Since the public high-oleic trait is the product of traditional breeding, any varieties sporting it can also avoid the costly, time-consuming process of deregulation that Monsanto and Pioneer's traits are bogged down in, Shannon added.


Until all export markets are on board, growing high-oleic beans for Monsanto or Pioneer requires stewardship steps like cleaning combines and planters and segregating the beans during planting and harvest.

Motter said the premiums both companies offer on their high-oleic beans make up for the added time and effort. "When I consider the extra transportation costs, the time I have to spend cleaning, and the time I have to spend documenting versus the premium, I'm paying myself about $100 an hour," he explained.

A soybean industry group called QUALISOY recently released a calculator that helps farmers determine if growing identity-preserved (IP) soybeans like high-oleic varieties makes sense economically. The calculator takes into account the various costs of handling and segregating IP beans, as well as the potential added profits.

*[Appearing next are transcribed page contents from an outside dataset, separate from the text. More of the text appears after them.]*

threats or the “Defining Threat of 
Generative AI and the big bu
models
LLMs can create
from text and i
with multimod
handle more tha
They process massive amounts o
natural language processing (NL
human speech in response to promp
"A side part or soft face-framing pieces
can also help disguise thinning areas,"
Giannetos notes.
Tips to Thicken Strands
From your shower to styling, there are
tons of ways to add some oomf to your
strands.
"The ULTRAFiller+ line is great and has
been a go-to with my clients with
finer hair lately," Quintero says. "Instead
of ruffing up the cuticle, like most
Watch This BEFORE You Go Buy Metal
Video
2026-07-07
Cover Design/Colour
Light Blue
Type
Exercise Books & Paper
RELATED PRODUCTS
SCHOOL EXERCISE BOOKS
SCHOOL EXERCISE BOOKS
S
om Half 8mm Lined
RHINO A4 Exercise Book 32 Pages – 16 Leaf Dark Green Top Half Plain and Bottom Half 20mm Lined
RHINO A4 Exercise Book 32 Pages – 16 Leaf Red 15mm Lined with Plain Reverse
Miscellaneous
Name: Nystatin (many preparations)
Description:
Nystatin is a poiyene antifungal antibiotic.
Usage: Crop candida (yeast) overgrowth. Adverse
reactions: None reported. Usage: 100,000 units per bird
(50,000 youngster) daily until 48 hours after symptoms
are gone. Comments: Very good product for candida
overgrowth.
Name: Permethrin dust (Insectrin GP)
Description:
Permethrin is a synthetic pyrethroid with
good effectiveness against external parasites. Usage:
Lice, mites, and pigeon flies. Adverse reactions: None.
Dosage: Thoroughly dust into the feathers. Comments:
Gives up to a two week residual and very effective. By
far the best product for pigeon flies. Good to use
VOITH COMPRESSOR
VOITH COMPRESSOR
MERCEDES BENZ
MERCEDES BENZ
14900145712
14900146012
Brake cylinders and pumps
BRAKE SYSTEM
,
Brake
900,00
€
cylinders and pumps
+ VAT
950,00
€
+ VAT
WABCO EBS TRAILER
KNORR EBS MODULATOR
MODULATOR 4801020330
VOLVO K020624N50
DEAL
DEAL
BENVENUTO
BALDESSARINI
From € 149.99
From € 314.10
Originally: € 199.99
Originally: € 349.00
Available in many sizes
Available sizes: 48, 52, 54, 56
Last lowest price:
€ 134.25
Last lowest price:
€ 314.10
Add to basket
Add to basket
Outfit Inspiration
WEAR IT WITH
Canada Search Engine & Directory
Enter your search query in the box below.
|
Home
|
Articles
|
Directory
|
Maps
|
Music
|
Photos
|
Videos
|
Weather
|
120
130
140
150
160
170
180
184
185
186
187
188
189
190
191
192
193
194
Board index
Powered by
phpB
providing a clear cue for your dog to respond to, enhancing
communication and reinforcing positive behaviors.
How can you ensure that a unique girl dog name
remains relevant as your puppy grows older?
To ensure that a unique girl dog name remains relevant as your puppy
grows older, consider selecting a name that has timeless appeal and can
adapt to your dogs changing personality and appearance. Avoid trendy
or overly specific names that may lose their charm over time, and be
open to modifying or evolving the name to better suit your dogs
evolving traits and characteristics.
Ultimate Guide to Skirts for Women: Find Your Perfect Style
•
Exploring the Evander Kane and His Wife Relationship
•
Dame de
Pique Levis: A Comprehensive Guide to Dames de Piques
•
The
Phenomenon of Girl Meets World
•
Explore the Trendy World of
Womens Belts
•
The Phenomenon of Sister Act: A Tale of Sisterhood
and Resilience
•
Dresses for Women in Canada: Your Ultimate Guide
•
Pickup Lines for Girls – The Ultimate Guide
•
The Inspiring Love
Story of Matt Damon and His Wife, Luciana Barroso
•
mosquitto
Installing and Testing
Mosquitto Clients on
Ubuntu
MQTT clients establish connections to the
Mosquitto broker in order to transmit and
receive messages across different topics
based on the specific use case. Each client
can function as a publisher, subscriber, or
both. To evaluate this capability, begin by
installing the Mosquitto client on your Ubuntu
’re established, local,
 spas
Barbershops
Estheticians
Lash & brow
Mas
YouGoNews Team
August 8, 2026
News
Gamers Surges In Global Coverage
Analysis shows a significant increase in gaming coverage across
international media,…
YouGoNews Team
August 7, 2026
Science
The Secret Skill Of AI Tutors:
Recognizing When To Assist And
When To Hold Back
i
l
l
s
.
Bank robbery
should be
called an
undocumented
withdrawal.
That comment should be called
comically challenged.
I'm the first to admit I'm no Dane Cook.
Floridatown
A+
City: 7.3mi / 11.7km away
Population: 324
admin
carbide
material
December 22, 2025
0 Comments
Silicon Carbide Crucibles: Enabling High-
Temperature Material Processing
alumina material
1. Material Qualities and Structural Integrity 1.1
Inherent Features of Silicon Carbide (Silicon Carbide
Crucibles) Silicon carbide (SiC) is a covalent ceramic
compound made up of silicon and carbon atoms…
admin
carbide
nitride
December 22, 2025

You can access it here:….

Motter is confident that when commercialization of the traits allows stewardship requirements to fall away and eases cross-contamination fears, the soybean industry will embrace high-oleic soybeans more readily.

"As we get global approvals, there will be less excuses not to grow a specialty bean," he predicted. "I think farmers will do the right thing when the right thing doesn't inconvenience them."